The relationship between core values - doubtless historically determined to some extent but as close to a solid thing as there is in ethics - and the formulations we use and the behavior we train and encourage is not one of necessity. These behavioral patterns are contingent and doubtless imperfect. One flaw i can point out is that they depend to some extent on code phrases; they are much more effective within the community than without, such that i could not simply behave in this way with my family and expect it to work. More crucially, this flaw means that these very systems can end up functioning as behaviors of exclusion, a violation of core principles; that is, people who have not received this training and do not respond appropriately are punished (usually by being treated less well socially) and can be chased away. Probably we could have come up with many other, and some better, systems to bring our values into real existence in the world. Doubtless we will; as these behaviors hopefully train us to be better people, and more alert listeners, and to better enact our values, we will correspondingly adjust the behaviors.**

These values, and these behavioral patterns and formulations, are ones in which feminist communities train people. I'm sure that other justice groups do the same, but my experience of it is specifically with feminism.*** A lot of this training is implicit, absorbed by osmosis when one spends time in feminist communities or with feminists.
And a lot isn't. It's the consent workshops everyone hates to sit through; it's trainings for educators and people in charge; for me, it was Yale Swing & Blues (a wonderful stealth-feminist group) organizing everything from dance-etiquette trainings after dance lessons to large volunteer workshops where we discuss what to do when someone makes you uncomfortable, how to gently prompt people into trying the other role, how to call out people, that you don't offer feedback, how not to create a hierarchy...
I've been aware of it: aware what a difference it makes, aware of my own behavior and how it contributes positively or negatively, aware of safe and unsafe spaces. But this - hiking - was the first time i realized so explicitly that feminist training can make things better even in ways that on the surface have little to do with feminism.

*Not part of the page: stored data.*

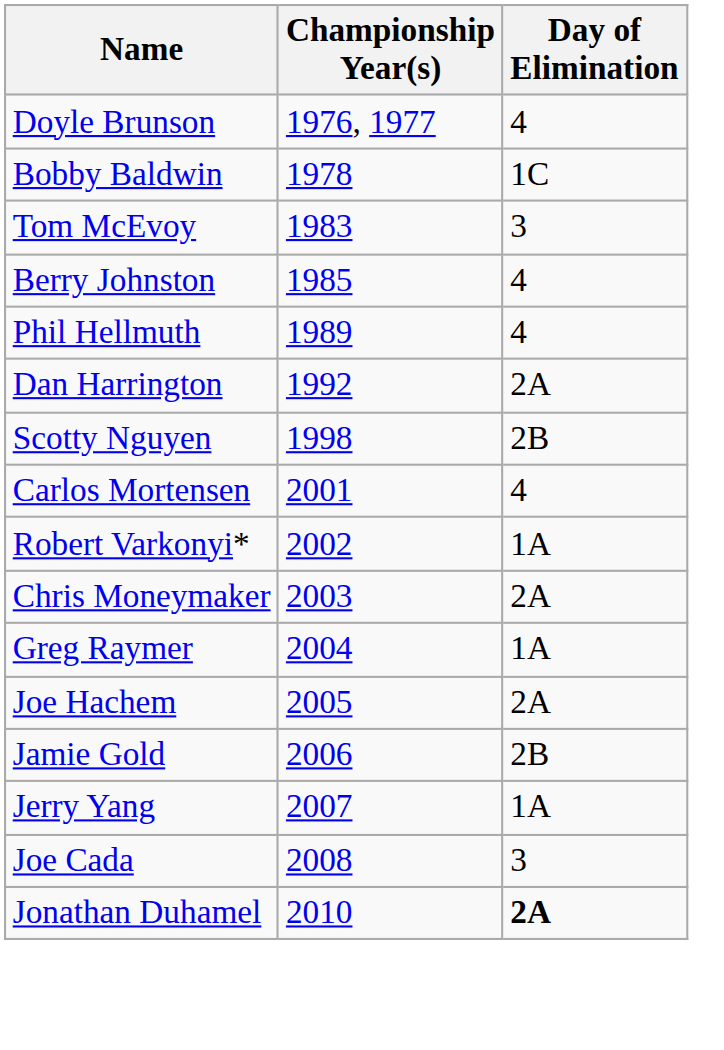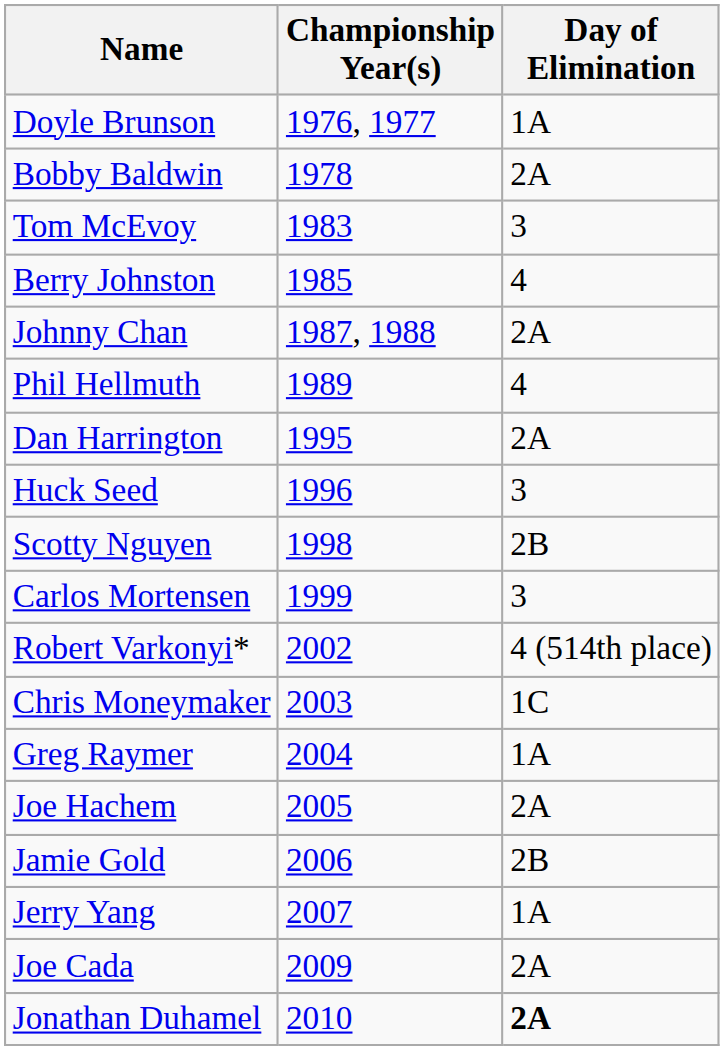Doyle Brunson | Day of Elimination: 4 -> 1A
Bobby Baldwin | Day of Elimination: 1C -> 2A
+ row: Johnny Chan | 1987, 1988 | 2A
Dan Harrington | Championship Year(s): 1992 -> 1995
+ row: Huck Seed | 1996 | 3
Carlos Mortensen | Championship Year(s): 2001 -> 1999
Carlos Mortensen | Day of Elimination: 4 -> 3
Robert Varkonyi* | Day of Elimination: 1A -> 4 (514th place)
Chris Moneymaker | Day of Elimination: 2A -> 1C
Joe Cada | Championship Year(s): 2008 -> 2009
Joe Cada | Day of Elimination: 3 -> 2A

*A lot of these sound like specific complaints, and they are, because that's the best way to illustrate what i'm trying to say. That is, I do not aim to complain about my family. They're wonderful people behaving in ordinary ways, without the benefit of feminist training. I really had a great time hiking with them; there were just a lot of little things that grated, and that made the experience just a little bit more fraught than it could have been. These little things were noticeable to me, and prompted these reflections.
**In fancy philosophical terms, virtue ethics.
***Yet a third digression: this seems to me to be somewhat of an American thing. The anecdotal evidence: i've encountered it much more among Americans than not (among a sub-group of Americans of course), and the French word for "safe" is ... "safe." Of course I haven't hung out enough in French or German or Mexican queer-feminist circles.